Clara Ueland, a tireless advocate for women's right to vote, once remarked that there couldn't be "too many clubs." The more grass-roots organization, the better.
Suffragists organized themselves into a vast network of suffrage associations. Hennepin County alone was home to dozens of them: the Political Equality Club (1868-20), the 1915 Club (1912-20), the Socialist Suffrage Club, plus a handful of local branches of the Minnesota Woman Suffrage Association (MWSA). But the effort was a bit too dispersed. A lack of coordination and effective leadership hampered their efforts.
In 1913, Clara Ueland formed yet another group.

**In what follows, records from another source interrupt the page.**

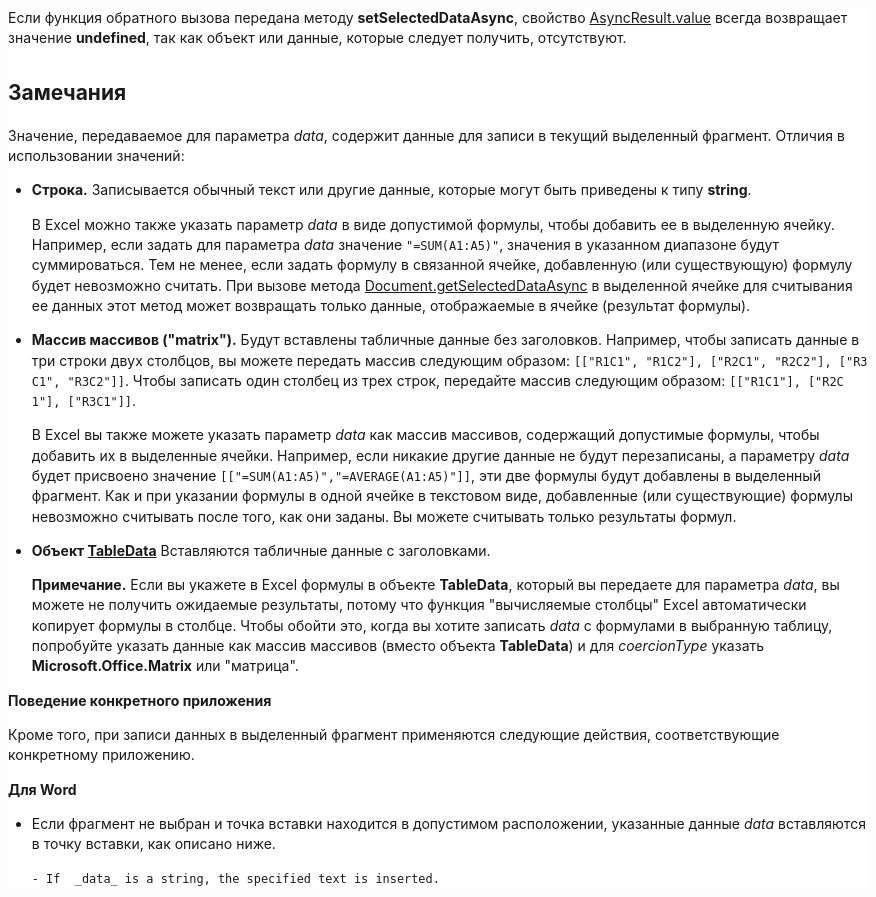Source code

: Если функция обратного вызова передана методу **setSelectedDataAsync**, свойство [AsyncResult.value](../../reference/shared/asyncresult.value.md) всегда возвращает значение **undefined**, так как объект или данные, которые следует получить, отсутствуют.


## Замечания

Значение, передаваемое для параметра _data_, содержит данные для записи в текущий выделенный фрагмент. Отличия в использовании значений:


-  **Строка.** Записывается обычный текст или другие данные, которые могут быть приведены к типу **string**.
    
    
    
    В Excel можно также указать параметр _data_ в виде допустимой формулы, чтобы добавить ее в выделенную ячейку. Например, если задать для параметра _data_ значение `"=SUM(A1:A5)"`, значения в указанном диапазоне будут суммироваться. Тем не менее, если задать формулу в связанной ячейке, добавленную (или существующую) формулу будет невозможно считать. При вызове метода [Document.getSelectedDataAsync](../../reference/shared/document.getselecteddataasync.md) в выделенной ячейке для считывания ее данных этот метод может возвращать только данные, отображаемые в ячейке (результат формулы).
    
-  **Массив массивов ("matrix").** Будут вставлены табличные данные без заголовков. Например, чтобы записать данные в три строки двух столбцов, вы можете передать массив следующим образом: `[["R1C1", "R1C2"], ["R2C1", "R2C2"], ["R3C1", "R3C2"]]`. Чтобы записать один столбец из трех строк, передайте массив следующим образом: `[["R1C1"], ["R2C1"], ["R3C1"]]`.
    
    
    
    В Excel вы также можете указать параметр _data_ как массив массивов, содержащий допустимые формулы, чтобы добавить их в выделенные ячейки. Например, если никакие другие данные не будут перезаписаны, а параметру _data_ будет присвоено значение `[["=SUM(A1:A5)","=AVERAGE(A1:A5)"]]`, эти две формулы будут добавлены в выделенный фрагмент. Как и при указании формулы в одной ячейке в текстовом виде, добавленные (или существующие) формулы невозможно считывать после того, как они заданы. Вы можете считывать только результаты формул.
    
-  **Объект [TableData](../../reference/shared/tabledata.md)** Вставляются табличные данные с заголовками.
    
    
    
     **Примечание.** Если вы укажете в Excel формулы в объекте **TableData**, который вы передаете для параметра _data_, вы можете не получить ожидаемые результаты, потому что функция "вычисляемые столбцы" Excel автоматически копирует формулы в столбце. Чтобы обойти это, когда вы хотите записать _data_ с формулами в выбранную таблицу, попробуйте указать данные как массив массивов (вместо объекта **TableData**) и для _coercionType_ указать **Microsoft.Office.Matrix** или "матрица".
    
 **Поведение конкретного приложения**

Кроме того, при записи данных в выделенный фрагмент применяются следующие действия, соответствующие конкретному приложению.

 **Для Word**


- Если фрагмент не выбран и точка вставки находится в допустимом расположении, указанные данные _data_ вставляются в точку вставки, как описано ниже.
    
      - If  _data_ is a string, the specified text is inserted.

The Equal Suffrage Association (ESA) had the mission of organizing Hennepin County by precincts, wards, and legislative districts. Committees devoted to communication, education, membership, literature, and "junior" recruitment provided leadership. Dues were set at $5 per annum, which was 5-10 times as much as other suffrage organizations. By the end of 1913, 100 members had joined. Inspired by the British suffragettes, the ESA aimed for a more vigorous approach, although they stopped short of militancy.
Ethnic communities also came together to form their own suffrage associations. The Scandinavian Woman Suffrage Association, organized in 1907, extended membership to first and second-generation Scandinavian immigrants. African American women organized a suffrage club in St. Paul, but no counterpart appears to have existed in Hennepin County. By 1919, some 30,000 Minnesota women had taken a stand for suffrage by joining various local societies.
The Essex Building served as suffrage headquarters for many of Minnesota's local suffrage clubs and organizations, including the Political Equality Club of Minneapolis, MWSA, and the Scandinavian Suffrage Association. A handful of MWSA members lived in the Essex Building's residential spaces. These included Vice Mrs. Victor Troendle (a Vice President and Treasurer) and Mrs. Walker Thorp (Chair of the Press Standing Committee). After the passage of the Nineteenth Amendment, the League of Women Voters rented office space here.
By the 1950s, the building became the home of the Minneapolis Business College.